Crosshair III Formula LCD Poster

Soldato
Joined
1 Jan 2008
Posts
11,584
Recently installed this awesome board in my new setup, but my LCD poster remains stuck on CPU INIT or RESERVED after boot. I haven't seen it show anything else.

My impression is that this is likely a BIOS issue, but I don't know for sure.

My question is, has anyone else encountered this issue, and does anybody know how to solve it?

Thanks in advance for any useful input.

p1020641s.jpg
 
Last edited:
CPU INIT = CPU initiation
No idea what reserved is though, I also have this board myself. Sounds like it could be the BIOS, try flashing it to the latest one?
 
Thanks VK, I'll give it a shot.

Orcvader - You're correct, it's the first part of the POST process. I have the latest BIOS (1503) though I've noticed there's a newer one on the ftp site that isn't on the downloads. I'm going to wait for someone else to try that first!
 
Try booting with 1 stick of RAM, :)

No change unfortunately. Took one stick out to leave one in the first slot. CPU INIT is shown all the time, though the backlight does flicker several times as the machine boots, but eventually settles.
 
Still having this issue, even on the latest BIOS (which had to be flashed backwards after a few days as the multi got stuck on x4!)

I'd appreciate any more suggestions...
 
I had this on my old mobo, I'm unsure what fixed it but I took my PC apart and rebuilt it from scratch and it booted first time.
 
Well, another update on this - I tried removing the connector and booting without the poster, then putting it back in again - an attempt to recreate what Aedus did (though I now suspect his machine wasn't booting at all), but this didn't help.

I'm not too clued up on how this thing works, so is it likely to be a faulty poster or some sort of incompatibility?

Also added a picture, everyone likes pictures.
 
Still having this problem, going to just give up on the LCD poster, it doesn't seem to be of much use anyway to me.

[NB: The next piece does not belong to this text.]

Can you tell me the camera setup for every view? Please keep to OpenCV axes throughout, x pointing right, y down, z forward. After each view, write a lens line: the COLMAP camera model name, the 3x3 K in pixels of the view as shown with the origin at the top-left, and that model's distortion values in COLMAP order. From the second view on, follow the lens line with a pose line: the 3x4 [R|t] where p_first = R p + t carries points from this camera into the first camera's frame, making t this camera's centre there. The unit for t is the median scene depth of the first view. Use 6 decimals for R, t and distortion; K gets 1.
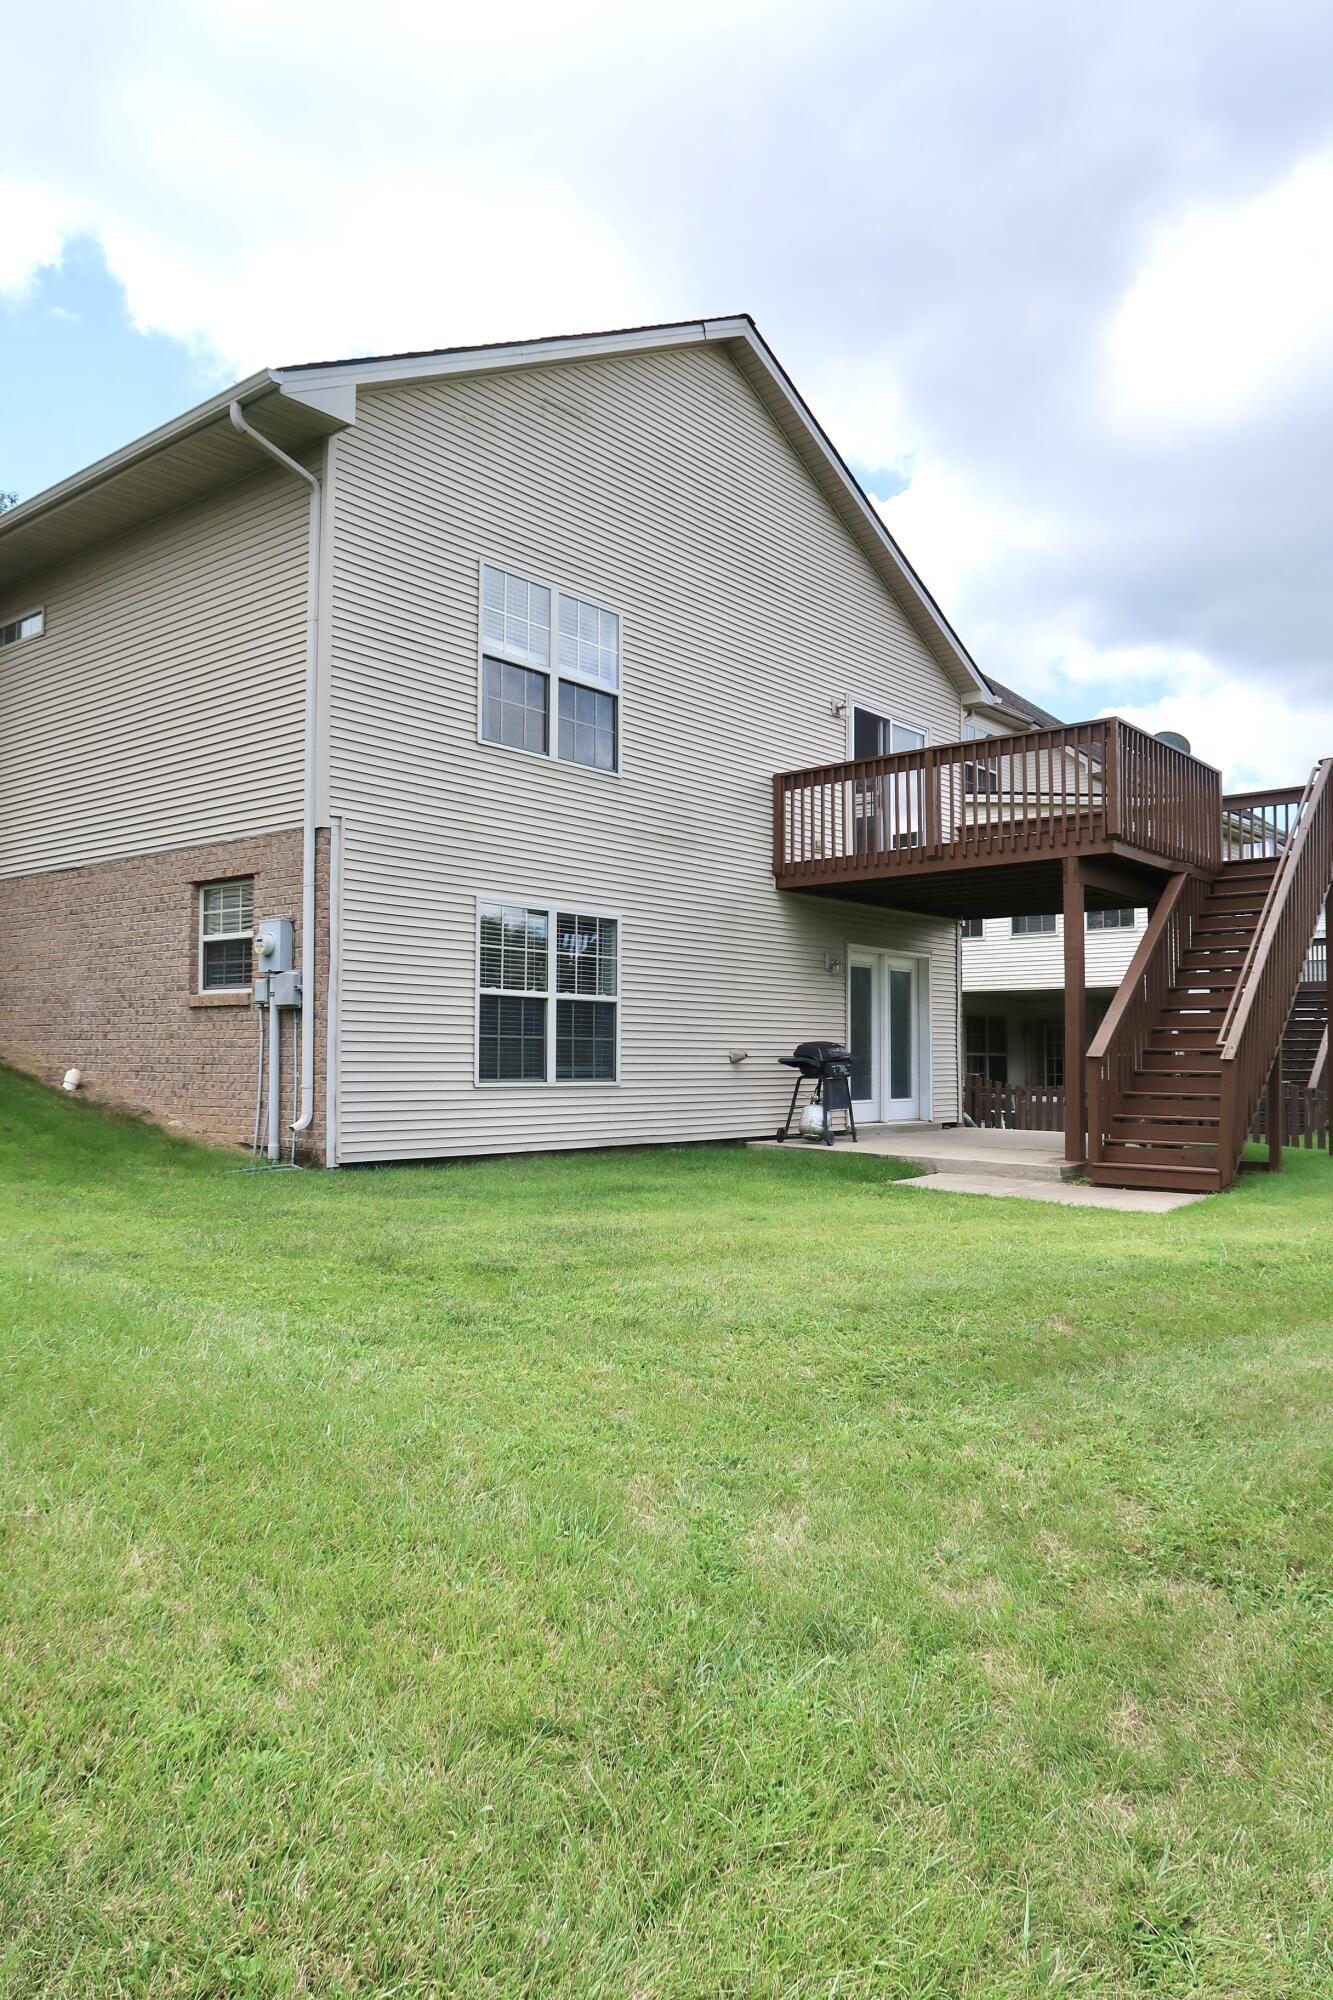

I do have a new problem that I haven't troubleshooted yet, and it's that the BIOS freezes most of the time when starting the PC from cold (i.e. no mains power). It boots fine otherwise. Not sure what the problem could be, but I'm going to remove the overclock and test again as a first step, though I do know it's stable in normal circumstances.
 
I have now solved this problem....

By removing the LCD poster entirely. I don't need it really and it just doesn't seem to want to work, so I just unplugged it and put it in a draw.